140  Quando essa fu morta feci dire le messe, ma pensavo anch’io: se non gridavo,
quella notte malaugurata, mia moglie non moriva. E mi maledicevo, e gridavo a
me stesso: che la giustizia t’incanti,13 che i corvi ti pilucchino14 gli occhi come due
acini d’uva, va alla forca, Sebastiano Pintore, tu hai fatto morir tua moglie…
Ma poi tutto passò: dovevo morire anch’io? Eh, fratelli miei, ragazzini miei, e
145  tu, occhi di lucciola, Grassiedd’ ’Elè, che ne dite? Non ero una donnicciuola, io, e
d’altronde morrò lo stesso, quando zio Cristo Signore Nostro comanda…
 >> pagina 660

DENTRO IL TESTO

I contenuti tematici

La moglie di ziu Taneddu, Franzisca, sembra essere impazzita a causa del senso di colpa: se avesse risposto al grido di Anghelu Pinna, accorrendo in suo aiuto, forse il ragazzo non sarebbe morto dissanguato (io vivevo senza amore del prossimo e non ho ascoltato il grido di chi moriva, rr. 121-122). La sua visione dei morti che ballano dentro la chiesa e che la costringono a partecipare alla macabra danza viene appunto interpretata da Taneddu, in modo rassicurante, come un delirio (Sì, uccellini, […] mia moglie delirava, r. 131). Tuttavia, il ritrovamento di un mucchio di lana scardassata (r. 134) davanti alla porta della chiesa rappresenta un particolare inquietante, interpretabile come una prova della veridicità dell’esperienza riferita dalla donna.

Le scelte stilistiche

Nella novella è possibile cogliere i tratti peculiari dell’ispirazione artistica della Deledda: da una parte una rappresentazione dai contorni realistici, erede della tradizione regionalistica verista; dall’altra il senso di inquietudine che attraversa la narrazione, più vicino alla sensibilità decadente. In realtà, come si è detto, il Verismo deleddiano è più formale che sostanziale: nel quadretto che raffigura i tre vecchi seduti sulla panchina a raccontare storie, infatti, è ravvisabile un intento bozzettistico più che la volontà di proporre una descrizione realistica; analogamente, nel racconto di ziu Taneddu la descrizione dell’ambiente sardo e dei suoi tipi, resi con un’attitudine folclorica, non risponde a un intento documentario, dando piuttosto vita a un’atmosfera magica e fiabesca. Più che da Verga e dagli altri maestri del Verismo, infatti, la Deledda è influenzata dal gusto per il barbaro e per il primitivo del primo d’Annunzio (quello di Terra vergine e delle Novelle della Pescara); di qui l’attenzione della scrittrice per gli aspetti selvaggi, passionali e patriarcali della sua Sardegna e, sul piano dello stile, una tensione favolistica che trasfigura in chiave fantastica le espressioni concrete della vita popolare, interpretate più alla luce di una visione magica dell’esistenza che con gli occhi della Storia.

 >> pagina 661

VERSO LE COMPETENZE

Comprendere

1 Come viene descritto, all’inizio, il carattere di Franzisca? In seguito a quale fatto esso muta radicalmente?

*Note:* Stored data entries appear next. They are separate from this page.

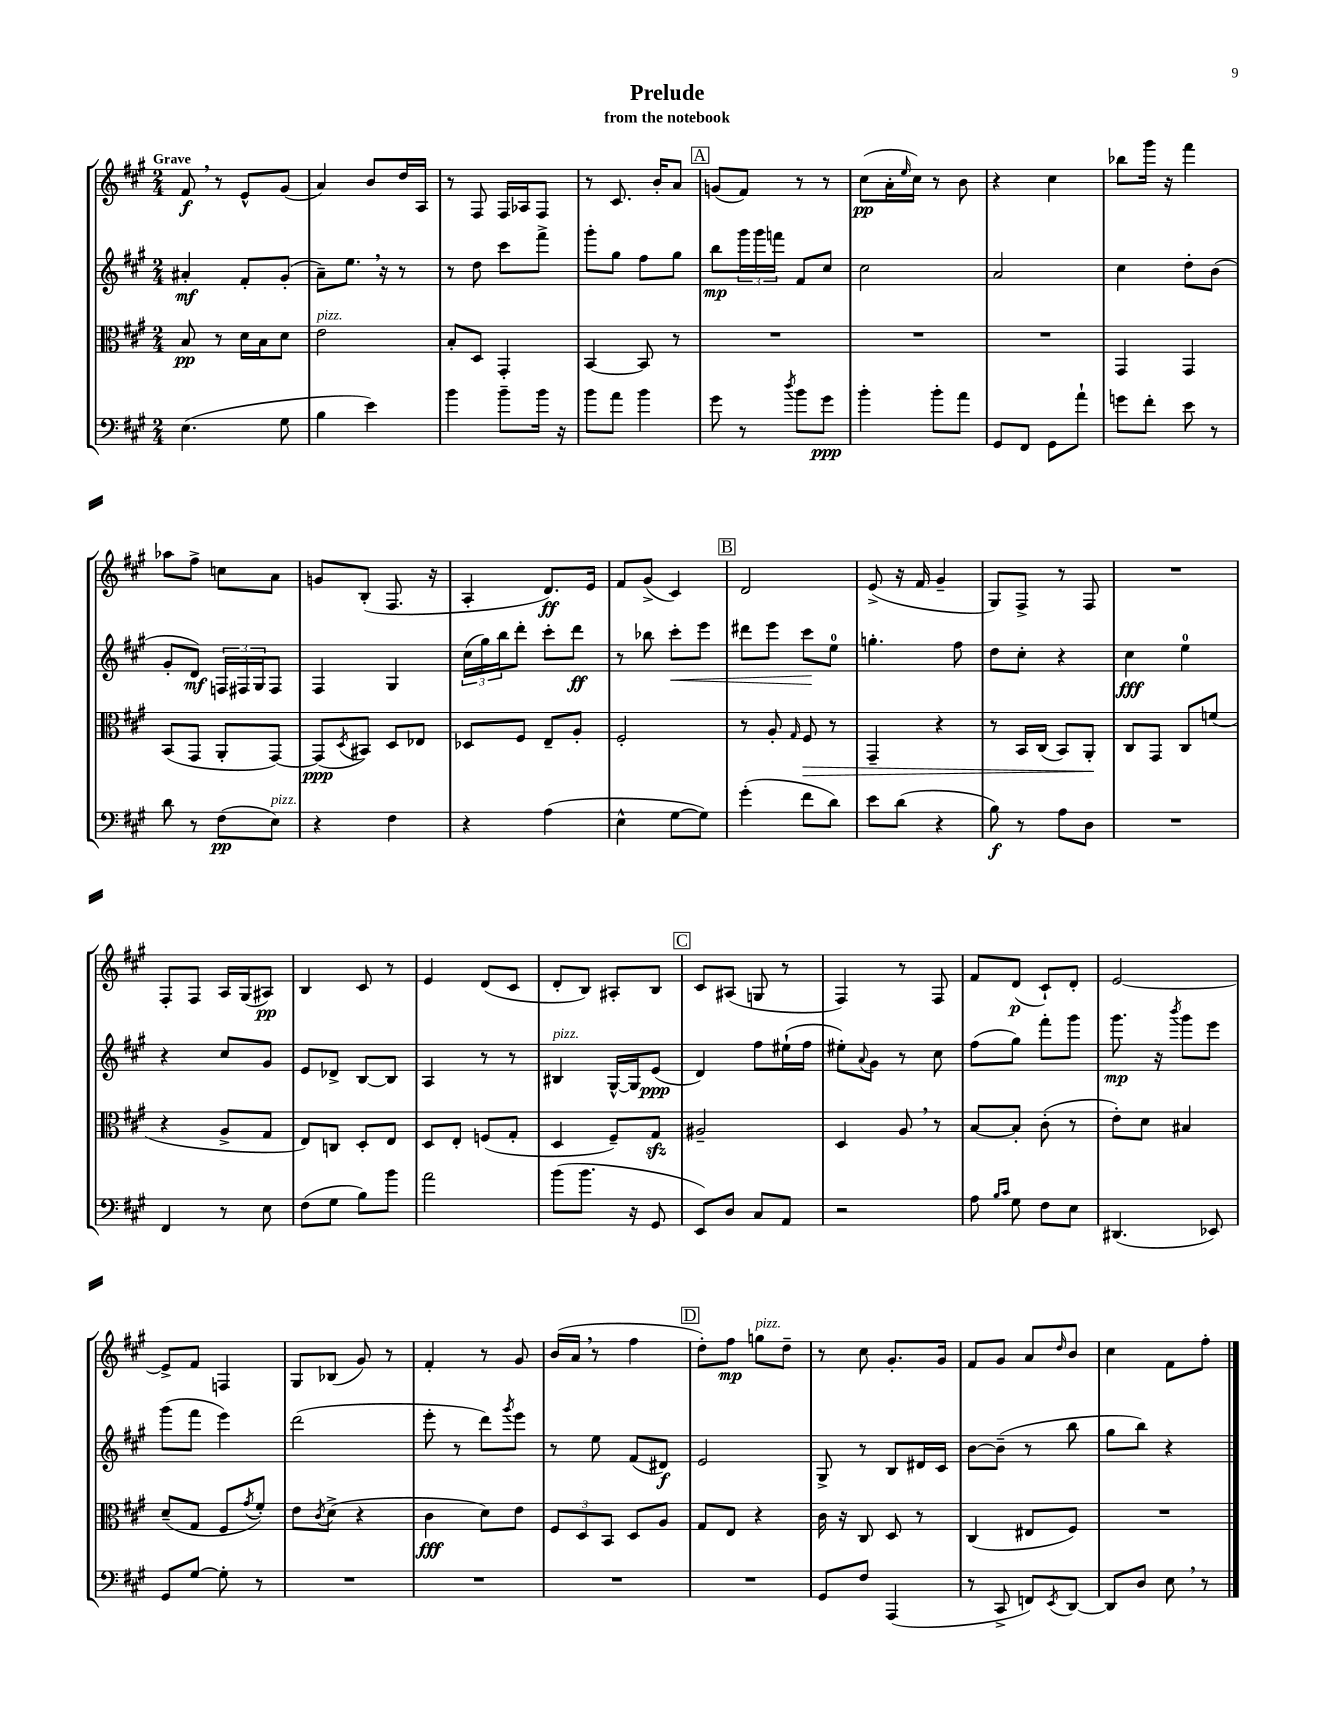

**kern	**dynam	**kern	**dynam	**kern	**dynam	**kern	**dynam
*part4	*part4	*part3	*part3	*part2	*part2	*part1	*part1
*staff4	*staff4	*staff3	*staff3	*staff2	*staff2	*staff1	*staff1
*clefF4	*	*clefC3	*	*clefG2	*	*clefG2	*
*k[f#c#g#]	*	*k[f#c#g#]	*	*k[f#c#g#]	*	*k[f#c#g#]	*
*M2/4	*	*M2/4	*	*M2/4	*	*M2/4	*
=1	=1	=1	=1	=1	=1	=1	=1
!	!	!	!	!	!	!LO:TX:a:B:t=Grave	!
(4.E\	.	8B/	pp	4a#X'/	mf	8f#,/	f
.	.	8r	.	.	.	8r	.
.	.	16d\LL	.	8f#'/L	.	8e^^/L	.
.	.	16B\J	.	.	.	.	.
8G#\	.	8d\J	.	(8g#'/J	.	(8g#/J	.
=2	=2	=2	=2	=2	=2	=2	=2
!	!	!LO:TX:a:i:t=pizz.	!	!	!	!	!
4B\	.	2e\	.	8a~\L)	.	4a/)	.
.	.	.	.	8.ee,\J	.	.	.
4e\)	.	.	.	.	.	8b/L	.
.	.	.	.	16r	.	.	.
.	.	.	.	8r	.	16dd/L	.
.	.	.	.	.	.	16A/JJ	.
=3	=3	=3	=3	=3	=3	=3	=3
4b\	.	8B'/L	.	8r	.	8r	.
.	.	8D/J	.	8dd\	.	8F#/	.
8b~\L	.	4GG#'/	.	8ccc#\L	.	16F#/LL	.
.	.	.	.	.	.	16A-X/J	.
16b\Jk	.	.	.	8fff#^\J	.	8F#/J	.
16r	.	.	.	.	.	.	.
=4	=4	=4	=4	=4	=4	=4	=4
8b\L	.	[4BB/	.	8ggg#'\L	.	8r	.
8a\J	.	.	.	8gg#\J	.	8.c#/	.
4b\	.	8BB/]	.	8ff#\L	.	.	.
.	.	.	.	.	.	16b'/KL	.
.	.	8r	.	8gg#\J	.	8a/J	.
!!LO:REH:place=s1:t=A
=5	=5	=5	=5	=5	=5	=5	=5
8g#\	.	2r	.	8bb\L	mp	(8gn/L	.
8r	.	.	.	24ggg#\L	.	8f#/J)	.
.	.	.	.	24ggg#\	.	.	.
.	.	.	.	24fffn\JJ	.	.	.
8qdd/	.	.	.	.	.	.	.
8b\L	.	.	.	8f#/L	.	8r	.
8g#\J	ppp	.	.	8cc#/J	.	8r	.
=6	=6	=6	=6	=6	=6	=6	=6
4b'\	.	2r	.	2cc#\	.	(8cc#\L	pp
.	.	.	.	.	.	16a'\L	.
.	.	.	.	.	.	16qqee/	.
.	.	.	.	.	.	16cc#\JJ)	.
8b'\L	.	.	.	.	.	8r	.
8a\J	.	.	.	.	.	8b\	.
=7	=7	=7	=7	=7	=7	=7	=7
8GG#/L	.	2r	.	2a/	.	4r	.
8FF#/J	.	.	.	.	.	.	.
8GG#\L	.	.	.	.	.	4cc#\	.
8a`\J	.	.	.	.	.	.	.
=8	=8	=8	=8	=8	=8	=8	=8
8gn\L	.	4GG#/	.	4cc#\	.	8bb-X\L	.
8f#'\J	.	.	.	.	.	16ggg#\Jk	.
.	.	.	.	.	.	16r	.
8e\	.	4GG#/	.	8dd'\L	.	4fff#\	.
8r	.	.	.	(8b\J	.	.	.
!!LO:LB:g=z
=9	=9	=9	=9	=9	=9	=9	=9
8d\	.	(8BB/L	.	8g#'/L	.	8aa-X\L	.
8r	.	8GG#/J	.	8d/J)	mf	8ff#^\J	.
(8F#\L	pp	8AA'/L	.	24Fn/LL	.	8ccn\L	.
.	.	.	.	24F#X/	.	.	.
.	.	.	.	24G#/J	.	.	.
!LO:TX:a:i:t=pizz.	!	!	!	!	!	!	!
8E\J)	.	[8GG#/J)	.	8F#/J	.	8a\J	.
=10	=10	=10	=10	=10	=10	=10	=10
4r	.	(8GG#/L]	ppp	4F#/	.	8gn/L	.
.	.	8qD/	.	.	.	.	.
.	.	8BB#X/J)	.	.	.	(8B'/J	.
4F#\	.	8D/L	.	4G#/	.	8.F#/	.
.	.	8E-X/J	.	.	.	.	.
.	.	.	.	.	.	16r	.
=11	=11	=11	=11	=11	=11	=11	=11
4r	.	8D-X/L	.	(24cc#\LL	.	4A'/	.
.	.	.	.	24gg#\)	.	.	.
.	.	.	.	24bb\J	.	.	.
.	.	8F#/J	.	8ddd'\J	.	.	.
(4A\	.	8E~/L	.	8ccc#'\L	.	8.d/L)	ff
.	.	8A'/J	.	8ddd\J	ff	.	.
.	.	.	.	.	.	16e/Jk	.
=12	=12	=12	=12	=12	=12	=12	=12
4E^^\	.	2F#'/	.	8r	.	8f#/L	.
.	.	.	.	8bb-X\	.	(8g#^/J	.
!	!	!	!	!	!LO:HP:b	!	!
[8G#\L	.	.	.	8ccc#'\L	<	4c#/)	.
8G#\J])	.	.	.	8eee\J	.	.	.
!!LO:REH:place=s1:t=B
=13	=13	=13	=13	=13	=13	=13	=13
(4g#'\	.	8r	.	8ddd#X\L	.	2d/	.
.	.	8A'/	.	8eee\J	.	.	.
.	.	16qqG#/	.	.	.	.	.
!	!	!	!LO:HP:b	!	!	!	!
8f#\L	.	8F#/	>	8ccc#\L	.	.	.
8d\J)	.	8r	.	8ee\J	[	.	.
=14	=14	=14	=14	=14	=14	=14	=14
8e\L	.	4GG#~/	.	4.ggn'\	.	(8e^/	.
(8d\J	.	.	.	.	.	16r	.
.	.	.	.	.	.	16f#/	.
4r	.	4r	.	.	.	4g#~/	.
.	.	.	.	8ff#\	.	.	.
=15	=15	=15	=15	=15	=15	=15	=15
8B\)	f	8r	.	8dd\L	.	8G#/L)	.
8r	.	16BB/LL	.	8cc#'\J	.	8F#^/J	.
.	.	(16C#/JJ	.	.	.	.	.
8A\L	.	8BB/L)	.	4r	.	8r	.
8D\J	.	8AA'/J	.	.	.	8F#/	.
.	.	.	]	.	.	.	.
=16	=16	=16	=16	=16	=16	=16	=16
2r	.	8C#/L	.	4cc#\	fff	2r	.
.	.	8GG#/J	.	.	.	.	.
.	.	8C#/L	.	4ee\	.	.	.
.	.	(8fn/J	.	.	.	.	.
!!LO:LB:g=z
=17	=17	=17	=17	=17	=17	=17	=17
4FF#/	.	4r	.	4r	.	8F#'/L	.
.	.	.	.	.	.	8F#/J	.
8r	.	8A^/L	.	8cc#/L	.	16A/LL	.
.	.	.	.	.	.	(16G#/J	.
8E\	.	8G#/J	.	8g#/J	.	8A#X/J)	pp
=18	=18	=18	=18	=18	=18	=18	=18
(8F#\L	.	8E/L)	.	8e/L	.	4B/	.
8G#\J	.	8Cn/J	.	8d-X^/J	.	.	.
8B\L)	.	8D'/L	.	[8B/L	.	8c#/	.
8b\J	.	8E/J	.	8B/J]	.	8r	.
=19	=19	=19	=19	=19	=19	=19	=19
2a\	.	8D/L	.	4A/	.	4e/	.
.	.	8E'/J	.	.	.	.	.
.	.	(8Fn/L	.	8r	.	(8d/L	.
.	.	8G#'/J	.	8r	.	8c#/J	.
=20	=20	=20	=20	=20	=20	=20	=20
!	!	!	!	!LO:TX:a:i:t=pizz.	!	!	!
(8b\L	.	4D/	.	4B#X/	.	8d'/L	.
8.b\J	.	.	.	.	.	8B/J)	.
.	.	8F#~/L)	.	[16G#^^/LL	.	8A#X'/L	.
16r	.	.	.	16G#/J]	.	.	.
8GG#/	.	8G#zz/J	.	(8e/J	ppp	8B/J	.
!!LO:REH:place=s1:t=C
=21	=21	=21	=21	=21	=21	=21	=21
8EE/L)	.	2A#X~/	.	4d/)	.	8c#/L	.
8D/J	.	.	.	.	.	(8A#X/J	.
8C#/L	.	.	.	8ff#\L	.	8Gn/	.
8AA/J	.	.	.	(16ee#X`\L	.	8r	.
.	.	.	.	16ff#\JJ	.	.	.
=22	=22	=22	=22	=22	=22	=22	=22
2r	.	4D/	.	8ee#X'\L)	.	4F#/)	.
.	.	.	.	8qqa/	.	.	.
.	.	.	.	8g#\J	.	.	.
.	.	8A,/	.	8r	.	8r	.
.	.	8r	.	8cc#\	.	8F#/	.
=23	=23	=23	=23	=23	=23	=23	=23
8A\	.	[8B/L	.	(8ff#\L	.	8f#/L	.
16qqB/LL	.	.	.	.	.	.	.
16qqc#/JJ	.	.	.	.	.	.	.
8G#\	.	8B'/J]	.	8gg#\J)	.	(8d/J	p
8F#\L	.	(8c#'\	.	8fff#'\L	.	8c#`/L)	.
8E\J	.	8r	.	8ggg#\J	.	8d'/J	.
=24	=24	=24	=24	=24	=24	=24	=24
(4.DD#X/	.	8e'\L)	.	8.ggg#\	mp	[2e/	.
.	.	8d\J	.	.	.	.	.
.	.	.	.	16r	.	.	.
.	.	.	.	8qbbb/	.	.	.
.	.	4B#X/	.	8ggg#\L	.	.	.
8EE-X/)	.	.	.	8eee\J	.	.	.
!!LO:LB:g=z
=25	=25	=25	=25	=25	=25	=25	=25
8GG#/L	.	(8d~/L	.	(8ggg#\L	.	8e^/L]	.
[8G#/J	.	8G#/J	.	8fff#\J	.	8f#/J	.
8G#'\]	.	8F#/L	.	4eee\)	.	4Fn/	.
.	.	8qg#/	.	.	.	.	.
8r	.	8f#'/J)	.	.	.	.	.
=26	=26	=26	=26	=26	=26	=26	=26
2r	.	8e\L	.	(2ddd\	.	8G#/L	.
.	.	8qc#/	.	.	.	.	.
.	.	(8d^\J	.	.	.	(8B-X/J	.
.	.	4r	.	.	.	8g#/)	.
.	.	.	.	.	.	8r	.
=27	=27	=27	=27	=27	=27	=27	=27
2r	.	4c#\	fff	8eee'\	.	4f#'/	.
.	.	.	.	8r	.	.	.
.	.	8d\L)	.	8ddd\L)	.	8r	.
.	.	.	.	8qggg#/	.	.	.
.	.	8e\J	.	8eee\J	.	8g#/	.
=28	=28	=28	=28	=28	=28	=28	=28
2r	.	12F#/L	.	8r	.	(16b/LL	.
.	.	.	.	.	.	16a,/JJ	.
.	.	12D/	.	.	.	.	.
.	.	.	.	8ee\	.	8r	.
.	.	12BB/J	.	.	.	.	.
.	.	8D/L	.	(8f#/L	.	4ff#\	.
.	.	8A/J	.	8d#X/J)	f	.	.
!!LO:REH:place=s1:t=D
=29	=29	=29	=29	=29	=29	=29	=29
2r	.	8G#/L	.	2e/	.	8dd'\L)	.
.	.	8E/J	.	.	.	8ff#\J	mp
!	!	!	!	!	!	!LO:TX:a:i:t=pizz.	!
.	.	4r	.	.	.	8ggn\L	.
.	.	.	.	.	.	8dd~\J	.
=30	=30	=30	=30	=30	=30	=30	=30
8GG#/L	.	16c#\	.	8G#^/	.	8r	.
.	.	16r	.	.	.	.	.
8F#/J	.	8C#/	.	8r	.	8cc#\	.
(4AAA/	.	8D/	.	8B/L	.	8.g#'/L	.
.	.	8r	.	16d#X/L	.	.	.
.	.	.	.	16c#/JJ	.	16g#/Jk	.
=31	=31	=31	=31	=31	=31	=31	=31
8r	.	(4C#/	.	[8b\L	.	8f#/L	.
8CC#^/	.	.	.	(8b~\J]	.	8g#/J	.
8FFn/L)	.	8E#X/L	.	8r	.	8a/L	.
8qEE/	.	.	.	.	.	16qqdd/	.
[8DD/J	.	8F#/J)	.	8bb\	.	8b/J	.
=32	=32	=32	=32	=32	=32	=32	=32
8DD/L]	.	2r	.	8gg#\L	.	4cc#\	.
8D/J	.	.	.	8bb\J)	.	.	.
8E,\	.	.	.	4r	.	8f#\L	.
8r	.	.	.	.	.	8ff#'\J	.
==	==	==	==	==	==	==	==
*-	*-	*-	*-	*-	*-	*-	*-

2 Con quale argomento Taneddu cerca di consolare la moglie? Perché lei non gli crede?


3 Perché il ritrovamento di un mucchio di lana scardassata (r. 134) davanti alla porta della chiesa di San Cosimo potrebbe essere la prova della veridicità del ballo dei morti riferito da Franzisca?

ANALIZZARE

4 Individua le similitudini e le metafore presenti nella novella. A quale campo semantico appartengono?


5 Come definiresti il tessuto lessicale del testo? Più letterario o più gergale? In che modo queste due componenti entrano qui in reciproca relazione?


6 Individua nel racconto di ziu Taneddu le espressioni che contribuiscono a conferirgli un tono colloquiale.

INTERPRETARE

7 I racconti e i romanzi di Grazia Deledda narrano spesso di passioni forti e distruttive. In quali elementi della trama di questa novella possiamo cogliere tale aspetto?


8 Il motivo tipicamente deleddiano della colpa non riguarda solo Franzisca ma, come si scopre alla fine del testo, anche Taneddu. Tuttavia, tale senso di colpa è vissuto dai due personaggi in modo radicalmente diverso e con conseguenze opposte. Perché?

scrivere per…

argomentare

9 In quale personaggio, secondo te, si rispecchia maggiormente l’autrice? Rispondi in un testo argomentativo di circa 20 righe.